Para além do calendário estadual e do Judiciário, a capital também oficializou seu próprio “mapa do tempo”: o Prefeito de Rio Branco editou o Decreto Municipal nº 3.452, de 30/12/2025, estabelecendo os feriados e pontos facultativos de 2026 para os órgãos e entidades do Poder Executivo Municipal, com referência expressa ao calendário do Estado.

Na prática, a cidade reforça o mesmo recado institucional: serviços essenciais não param, funcionando por escala ou plantão, e os gestores ficam autorizados a convocar servidores em dias de ponto facultativo, sem exigência de compensação para quem cumprir expediente.
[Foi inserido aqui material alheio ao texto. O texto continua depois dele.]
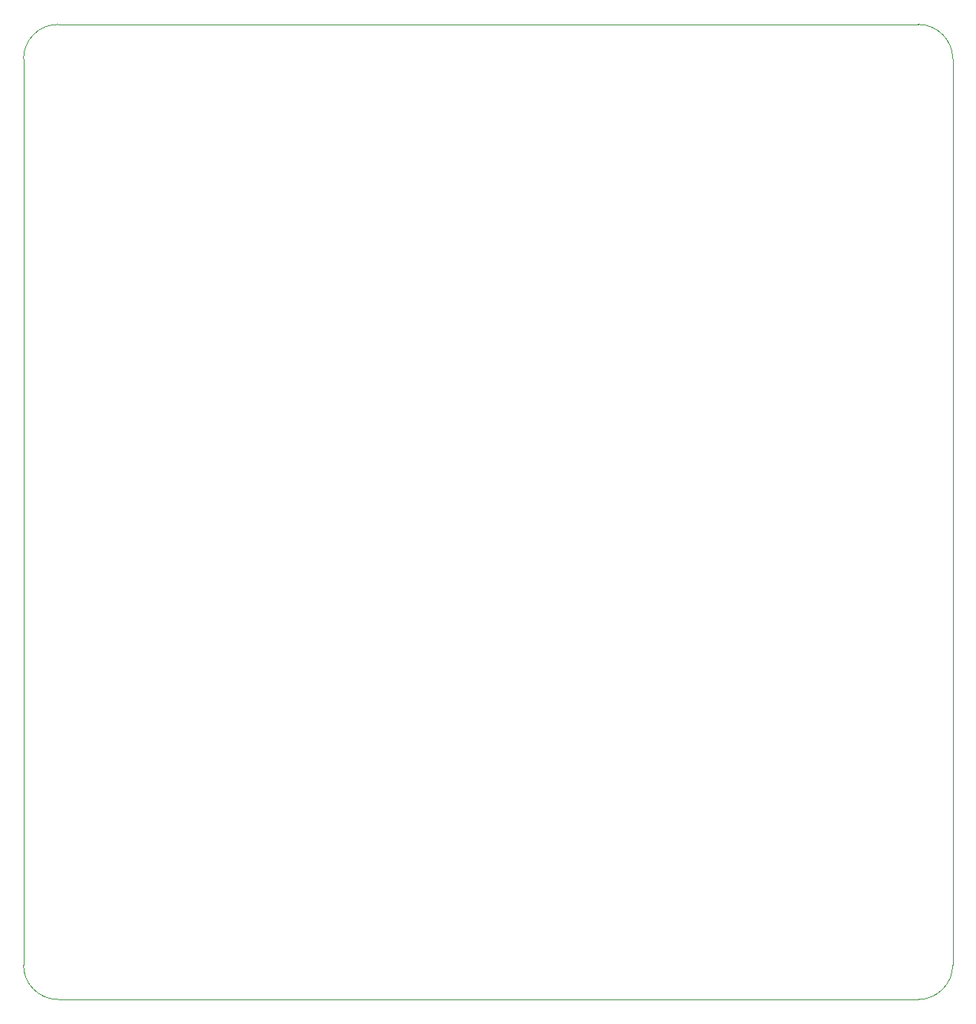
<source format=gm1>
%TF.GenerationSoftware,KiCad,Pcbnew,(5.1.10)-1*%
%TF.CreationDate,2021-11-21T12:30:28+02:00*%
%TF.ProjectId,217243401_Crawler_2021,32313732-3433-4343-9031-5f437261776c,rev?*%
%TF.SameCoordinates,Original*%
%TF.FileFunction,Profile,NP*%
%FSLAX46Y46*%
G04 Gerber Fmt 4.6, Leading zero omitted, Abs format (unit mm)*
G04 Created by KiCad (PCBNEW (5.1.10)-1) date 2021-11-21 12:30:28*
%MOMM*%
%LPD*%
G01*
G04 APERTURE LIST*
%TA.AperFunction,Profile*%
%ADD10C,0.050000*%
%TD*%
G04 APERTURE END LIST*
D10*
X76835000Y-46355000D02*
X171835000Y-46355000D01*
X73025000Y-150165000D02*
X73025000Y-50165000D01*
X171835000Y-153975000D02*
X76835000Y-153975000D01*
X175645000Y-50165000D02*
X175645000Y-150165000D01*
X171835000Y-46355000D02*
G75*
G02*
X175645000Y-50165000I0J-3810000D01*
G01*
X175645000Y-150165000D02*
G75*
G02*
X171835000Y-153975000I-3810000J0D01*
G01*
X76835000Y-153975000D02*
G75*
G02*
X73025000Y-150165000I0J3810000D01*
G01*
X73025000Y-50165000D02*
G75*
G02*
X76835000Y-46355000I3810000J0D01*
G01*
M02*

</source>
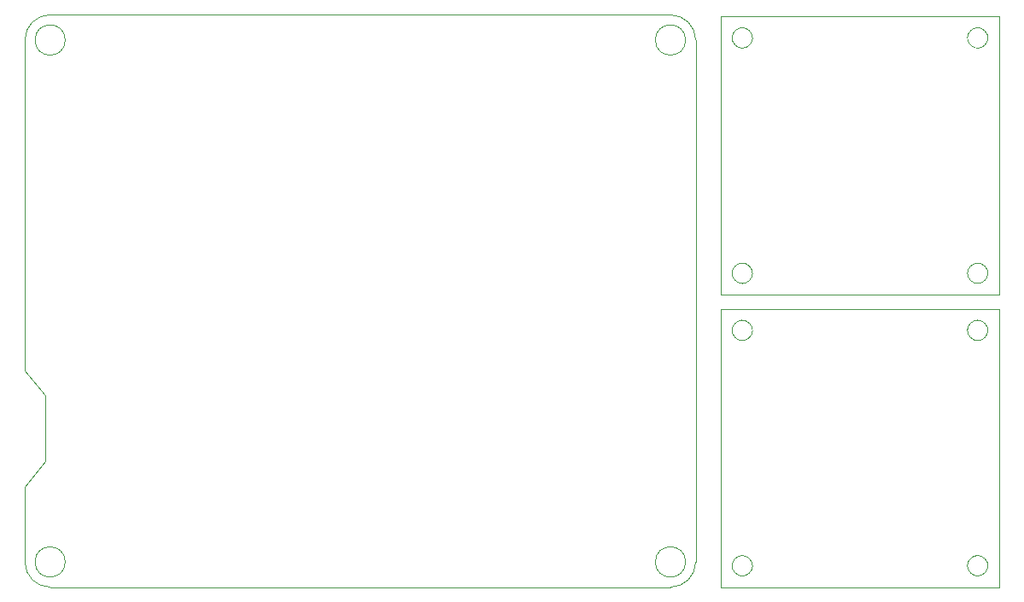
<source format=gm1>
%MOIN*%
%OFA0B0*%
%FSLAX46Y46*%
%IPPOS*%
%LPD*%
%ADD10C,0.0039370078740157488*%
%ADD21C,0.0039370078740157488*%
%ADD22C,0.0039370078740157488*%
G01*
D10*
X0000000000Y0000846456D02*
X0000000000Y0002135826D01*
X0000000000Y0000098425D02*
X0000000000Y0000393700D01*
X0000078740Y0000492125D02*
X0000000000Y0000393700D01*
X0000078740Y0000748031D02*
X0000078740Y0000492125D01*
X0000000000Y0000846456D02*
X0000078740Y0000748031D01*
X0000157480Y0002135826D02*
G75*
G03*
X0000157480Y0002135826I-0000059055D01*
G01*
X0002519685Y0002234251D02*
X0000098425Y0002234251D01*
X0002578740Y0002135826D02*
G75*
G03*
X0002578740Y0002135826I-0000059055D01*
G01*
X0000098425Y0002234251D02*
G75*
G03*
X0000000000Y0002135826J-0000098425D01*
G01*
X0000000000Y0000098425D02*
G75*
G03*
X0000098425Y0000000000I0000098425D01*
G01*
X0002618110Y0000098425D02*
X0002618110Y0002135826D01*
X0002519685Y0000000000D02*
G75*
G03*
X0002618110Y0000098425J0000098425D01*
G01*
X0000157480Y0000098425D02*
G75*
G03*
X0000157480Y0000098425I-0000059055D01*
G01*
X0002618110Y0002135826D02*
G75*
G03*
X0002519685Y0002234251I-0000098425D01*
G01*
X0002578740Y0000098425D02*
G75*
G03*
X0002578740Y0000098425I-0000059055D01*
G01*
X0000098425Y0000000000D02*
X0002519685Y0000000000D01*
G04 next file*
G04 Gerber Fmt 4.6, Leading zero omitted, Abs format (unit mm)*
G04 Created by KiCad (PCBNEW (6.0.9)) date 2023-04-13 12:37:24*
G01*
G04 APERTURE LIST*
G04 APERTURE END LIST*
D21*
X0003746572Y0002171769D02*
G75*
G03*
X0003746572Y0002171769I-0000027838J-0000027838D01*
G01*
X0002827890Y0002171769D02*
G75*
G03*
X0002827890Y0002171769I-0000027838J-0000027838D01*
G01*
X0003802250Y0001141732D02*
X0003802250Y0002227447D01*
X0003746572Y0001253087D02*
G75*
G03*
X0003746572Y0001253087I-0000027838J-0000027838D01*
G01*
X0002827890Y0001253087D02*
G75*
G03*
X0002827890Y0001253087I-0000027838J-0000027838D01*
G01*
X0002716535Y0002227447D02*
X0002716535Y0001141732D01*
X0002716535Y0001141732D02*
X0003802250Y0001141732D01*
X0003802250Y0002227447D02*
X0002716535Y0002227447D01*
G04 next file*
G04 Gerber Fmt 4.6, Leading zero omitted, Abs format (unit mm)*
G04 Created by KiCad (PCBNEW (6.0.9)) date 2023-04-13 12:37:54*
G01*
G04 APERTURE LIST*
G04 APERTURE END LIST*
D22*
X0002827890Y0000111355D02*
G75*
G03*
X0002827890Y0000111355I-0000027838J-0000027838D01*
G01*
X0002716535Y0001085715D02*
X0002716535Y0000000000D01*
X0003746572Y0001030037D02*
G75*
G03*
X0003746572Y0001030037I-0000027838J-0000027838D01*
G01*
X0003746572Y0000111355D02*
G75*
G03*
X0003746572Y0000111355I-0000027838J-0000027838D01*
G01*
X0003802250Y0001085715D02*
X0002716535Y0001085715D01*
X0003802250Y0000000000D02*
X0003802250Y0001085715D01*
X0002716535Y0000000000D02*
X0003802250Y0000000000D01*
X0002827890Y0001030037D02*
G75*
G03*
X0002827890Y0001030037I-0000027838J-0000027838D01*
G01*
M02*
</source>
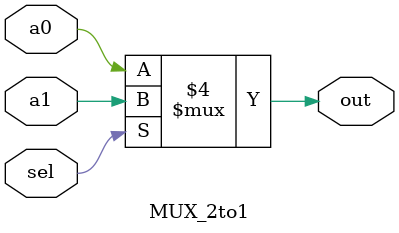
<source format=v>
module MUX32_2to1(a0, a1, sel, out);
   input [31:0] a0, a1;
   input 	sel;
   output [31:0] out;
   reg [31:0] 	 out;
   
   always @(a0 or a1 or sel)
      if (sel == 0) out = a0;
      else          out = a1;
endmodule // MUX32_2to1


module MUX32_3to1(a0, a1, a2, sel, out);
   input [31:0] a0, a1, a2;
   input [1:0] 	sel;
   output [31:0] out;
   reg [31:0] 	 out;
   
   always @(a0 or a1 or a2 or sel)
      if (sel == 0) out = a0;
      else if (sel == 1) out = a1;
	   else out = a2;
endmodule // MUX32_3to1


module MUX5_2to1(a0, a1, sel, out);
   input [4:0]  a0, a1;
   input 	sel;
   output [4:0] out;
   reg [4:0] 	out;
   
   always @(a0 or a1 or sel)
      if (sel == 0) out = a0;
      else          out = a1;
endmodule // MUX5_2to1

module MUX_2to1(a0, a1, sel, out);
   input  a0, a1;
   input 	sel;
   output reg out;
   
   always @(a0 or a1 or sel)
      if (sel == 0) out = a0;
      else          out = a1;
endmodule // MUX5_2to1

</source>
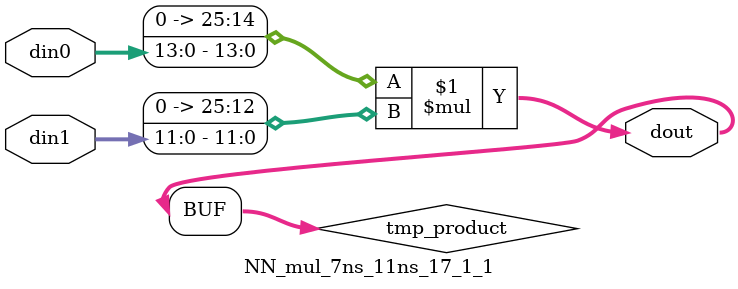
<source format=v>

`timescale 1 ns / 1 ps

 module NN_mul_7ns_11ns_17_1_1(din0, din1, dout);
parameter ID = 1;
parameter NUM_STAGE = 0;
parameter din0_WIDTH = 14;
parameter din1_WIDTH = 12;
parameter dout_WIDTH = 26;

input [din0_WIDTH - 1 : 0] din0; 
input [din1_WIDTH - 1 : 0] din1; 
output [dout_WIDTH - 1 : 0] dout;

wire signed [dout_WIDTH - 1 : 0] tmp_product;
























assign tmp_product = $signed({1'b0, din0}) * $signed({1'b0, din1});











assign dout = tmp_product;





















endmodule

</source>
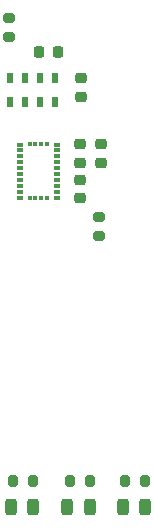
<source format=gbr>
%TF.GenerationSoftware,KiCad,Pcbnew,9.0.0*%
%TF.CreationDate,2026-01-12T14:03:56-05:00*%
%TF.ProjectId,nick_egorov_flight_computer,6e69636b-5f65-4676-9f72-6f765f666c69,rev?*%
%TF.SameCoordinates,Original*%
%TF.FileFunction,Paste,Top*%
%TF.FilePolarity,Positive*%
%FSLAX46Y46*%
G04 Gerber Fmt 4.6, Leading zero omitted, Abs format (unit mm)*
G04 Created by KiCad (PCBNEW 9.0.0) date 2026-01-12 14:03:56*
%MOMM*%
%LPD*%
G01*
G04 APERTURE LIST*
G04 Aperture macros list*
%AMRoundRect*
0 Rectangle with rounded corners*
0 $1 Rounding radius*
0 $2 $3 $4 $5 $6 $7 $8 $9 X,Y pos of 4 corners*
0 Add a 4 corners polygon primitive as box body*
4,1,4,$2,$3,$4,$5,$6,$7,$8,$9,$2,$3,0*
0 Add four circle primitives for the rounded corners*
1,1,$1+$1,$2,$3*
1,1,$1+$1,$4,$5*
1,1,$1+$1,$6,$7*
1,1,$1+$1,$8,$9*
0 Add four rect primitives between the rounded corners*
20,1,$1+$1,$2,$3,$4,$5,0*
20,1,$1+$1,$4,$5,$6,$7,0*
20,1,$1+$1,$6,$7,$8,$9,0*
20,1,$1+$1,$8,$9,$2,$3,0*%
G04 Aperture macros list end*
%ADD10RoundRect,0.225000X0.250000X-0.225000X0.250000X0.225000X-0.250000X0.225000X-0.250000X-0.225000X0*%
%ADD11RoundRect,0.200000X-0.200000X-0.275000X0.200000X-0.275000X0.200000X0.275000X-0.200000X0.275000X0*%
%ADD12RoundRect,0.243750X0.243750X0.456250X-0.243750X0.456250X-0.243750X-0.456250X0.243750X-0.456250X0*%
%ADD13R,0.525000X0.300000*%
%ADD14R,0.300000X0.425000*%
%ADD15R,0.558800X0.838200*%
%ADD16RoundRect,0.200000X-0.275000X0.200000X-0.275000X-0.200000X0.275000X-0.200000X0.275000X0.200000X0*%
%ADD17RoundRect,0.225000X-0.250000X0.225000X-0.250000X-0.225000X0.250000X-0.225000X0.250000X0.225000X0*%
%ADD18RoundRect,0.225000X0.225000X0.250000X-0.225000X0.250000X-0.225000X-0.250000X0.225000X-0.250000X0*%
G04 APERTURE END LIST*
D10*
%TO.C,C5*%
X127129581Y-103225846D03*
X127129581Y-101675846D03*
%TD*%
D11*
%TO.C,R5*%
X129200000Y-130200000D03*
X130850000Y-130200000D03*
%TD*%
D12*
%TO.C,D1*%
X126200000Y-132400000D03*
X124325000Y-132400000D03*
%TD*%
D13*
%TO.C,U2*%
X120300000Y-106200000D03*
D14*
X121112500Y-106262500D03*
X121612500Y-106262500D03*
X122112500Y-106262500D03*
X122612500Y-106262500D03*
D13*
X123425000Y-106200000D03*
X123425000Y-105700000D03*
X123425000Y-105200000D03*
X123425000Y-104700000D03*
X123425000Y-104200000D03*
X123425000Y-103700000D03*
X123425000Y-103200000D03*
X123425000Y-102700000D03*
X123425000Y-102200000D03*
X123425000Y-101700000D03*
D14*
X122612500Y-101637500D03*
X122112500Y-101637500D03*
X121612500Y-101637500D03*
X121112500Y-101637500D03*
D13*
X120300000Y-101700000D03*
X120300000Y-102200000D03*
X120300000Y-102700000D03*
X120300000Y-103200000D03*
X120300000Y-103700000D03*
X120300000Y-104200000D03*
X120300000Y-104700000D03*
X120300000Y-105200000D03*
X120300000Y-105700000D03*
%TD*%
D12*
%TO.C,D2*%
X121400000Y-132400000D03*
X119525000Y-132400000D03*
%TD*%
%TO.C,D3*%
X130875000Y-132400000D03*
X129000000Y-132400000D03*
%TD*%
D15*
%TO.C,U3*%
X123250000Y-96093400D03*
X122000000Y-96093400D03*
X120750000Y-96093400D03*
X119500000Y-96093400D03*
X119500000Y-98100000D03*
X120750000Y-98100000D03*
X122000000Y-98100000D03*
X123250000Y-98100000D03*
%TD*%
D16*
%TO.C,R1*%
X119400000Y-90950000D03*
X119400000Y-92600000D03*
%TD*%
D17*
%TO.C,C3*%
X125500000Y-96100000D03*
X125500000Y-97650000D03*
%TD*%
D16*
%TO.C,R2*%
X127000000Y-107800000D03*
X127000000Y-109450000D03*
%TD*%
D11*
%TO.C,R3*%
X124550000Y-130200000D03*
X126200000Y-130200000D03*
%TD*%
D17*
%TO.C,C2*%
X125362500Y-104700000D03*
X125362500Y-106250000D03*
%TD*%
D11*
%TO.C,R4*%
X119750000Y-130200000D03*
X121400000Y-130200000D03*
%TD*%
D17*
%TO.C,C1*%
X125362500Y-101675000D03*
X125362500Y-103225000D03*
%TD*%
D18*
%TO.C,C4*%
X123500000Y-93878300D03*
X121950000Y-93878300D03*
%TD*%
M02*

</source>
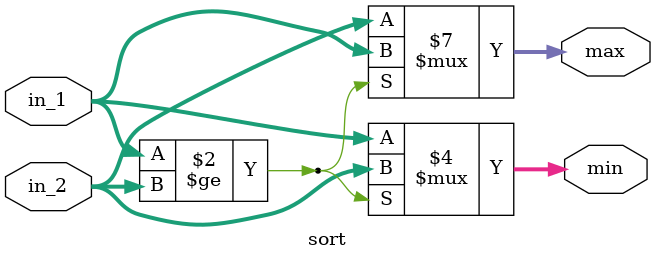
<source format=v>
module top(clk, rst_n, in1, in2, in3, in4, out, in_valid);

    input clk, rst_n;
    input signed [4:0] in1, in2, in3, in4;
    input in_valid;
    output reg signed [4:0] out;

    reg signed[4:0] in1_reg, in2_reg, in3_reg, in4_reg, x1_reg, x2_reg, x3_reg;
    reg in_valid_reg;
    wire signed [4:0] x1, x2, x3, x4;
    wire signed [4:0] n1, n2, n3, n4;
    reg [2:0] cnt;

    // design for counter
    always@(posedge clk or negedge rst_n)begin
        if(!rst_n)begin
            cnt <= 0;
        end
        else if(cnt == 6 || !in_valid)begin
            cnt <= 0;
        end
        else if(in_valid)begin
            cnt <= cnt + 1;
        end
        //else cnt <= cnt;
    end

    always@(posedge clk or negedge rst_n)begin
        if(!rst_n)begin
            in1_reg <= -5'b10000;
            in2_reg <= -5'b10000;
            in3_reg <= -5'b10000;
            in4_reg <= -5'b10000;
        end
        else if(cnt == 0)begin
            in1_reg <= in1;
            in2_reg <= n3;
            in3_reg <= n4;
            in4_reg <= -5'b10000;
        end
        else if(cnt == 1)begin
            in1_reg <= n2;
            in2_reg <= in2;
            in3_reg <= n4;
            in4_reg <= -5'b10000;
        end
        else if(cnt == 2)begin
            in1_reg <= n2;
            in2_reg <= n3;
            in3_reg <= in3;
            in4_reg <= -5'b10000;
        end
        else if(cnt == 3)begin
            in1_reg <= n2;
            in2_reg <= n3;
            in3_reg <= n4;
            in4_reg <= in4;
        end
        else begin
            in1_reg <= n2;
            in2_reg <= n3;
            in3_reg <= n4;
            in4_reg <= -5'b10000;
        end
    end 

    always@(posedge clk or negedge rst_n)begin
        if(!rst_n)begin
            x1_reg <= -5'b10000;
            x2_reg <= -5'b10000;
            x3_reg <= -5'b10000;
            out    <= -5'b10000;
        end
        else begin
            //in_valid_reg <= in_valid;
            x1_reg <= x1;
            x2_reg <= x2;
            x3_reg <= x3;
            out    <= x4;
        end
    end

    sort s1 (.in_1(in1_reg), .in_2(-5'b10000), .max(x1), .min(n1));
    sort s2 (.in_1(in2_reg), .in_2(x1_reg),    .max(x2), .min(n2));
    sort s3 (.in_1(in3_reg), .in_2(x2_reg),    .max(x3), .min(n3));
    sort s4 (.in_1(in4_reg), .in_2(x3_reg),    .max(x4), .min(n4)); 

endmodule

module sort(in_1, in_2, max, min);

    input signed [4:0] in_1, in_2;
    output reg signed [4:0] max, min;

    always@(*)begin
        if(in_1 >= in_2)begin
            max = in_1;
            min = in_2;
        end
        else begin
            max = in_2;
            min = in_1;
        end
    end

endmodule
</source>
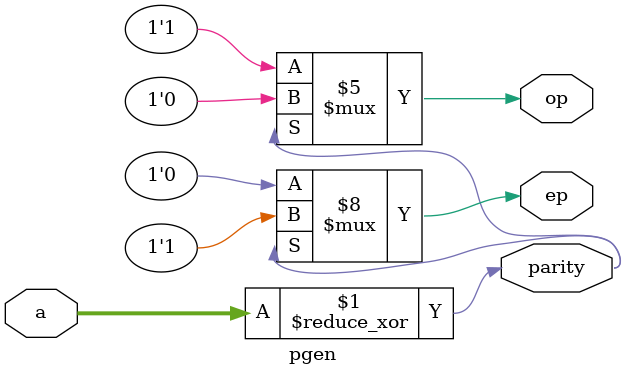
<source format=v>
module pgen(a, parity, ep, op);

input [7:0]a;
output parity;
output reg ep, op;
wire w0, w1, w2, w3, w4, w5;

/*xor xor_0(w0, a[0], a[1]);
xor xor_1(w1, w0, a[2]);
xor xor_2(w2, w1, a[3]);
xor xor_3(w3, w2, a[4]);
xor xor_4(w4, w3, a[5]);
xor xor_5(w5, w4, a[6]);
xor xor_6(parity, w5, a[7]);
*/
assign parity = ^a;
always@(*)
begin
  
if (parity == 0) begin
	ep = 1'b0;
	op = 1'b1;
end

else begin
  ep = 1'b1;
  op = 1'b0;
end

end
endmodule
</source>
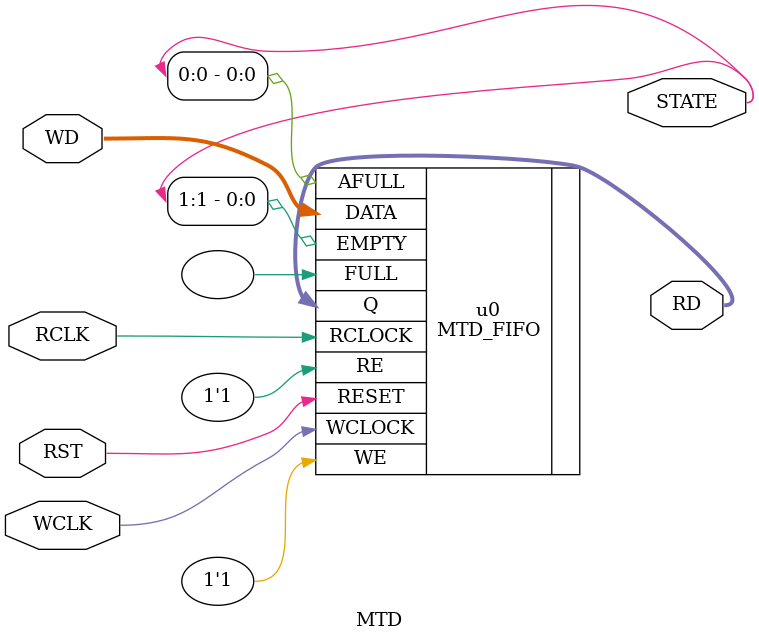
<source format=v>


module MTD( RST, WD, WCLK, RD, RCLK,STATE );
	input RST;
	input WCLK, RCLK;
	output [1:0] STATE;
	
	output [15:0] RD;
	input [15:0] WD;
	
	
	MTD_FIFO u0
	(
		.DATA		( WD),
		.Q			( RD),
		.WE		( 1'b1),
		.RE		( 1'b1),
		.WCLOCK	( WCLK),
		.RCLOCK	( RCLK),
		.FULL		( ),
		.EMPTY	( STATE[1]),
		.RESET	( RST),
		.AFULL	( STATE[0])
	);

endmodule


</source>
No anexo, aparecem datas que impactam diretamente a rotina da população, como o Carnaval (16 a 18/02, ponto facultativo), o Dia do Servidor Público (28/10, ponto facultativo) e o Aniversário de Rio Branco (28/12, feriado municipal) — fechando o ano com a véspera de Ano Novo (31/12, ponto facultativo).

Clique aqui para baixar o calendário municipal completo: DOE, edição 3.452, de 30.12.2025 – Calendário Prefeitura de Rio Branco-AC

Por que isso importa 

O calendário oficial é mais do que uma lista de “dias marcados”: ele é o roteiro do funcionamento do Estado. Para o cidadão, significa previsibilidade; para advogados e jurisdicionados, significa atenção ao modo como cada órgão funcionará em datas críticas; para gestores, significa logística e escala; e para o próprio Acre, significa um desenho institucional que equilibra tradição, trabalho e continuidade.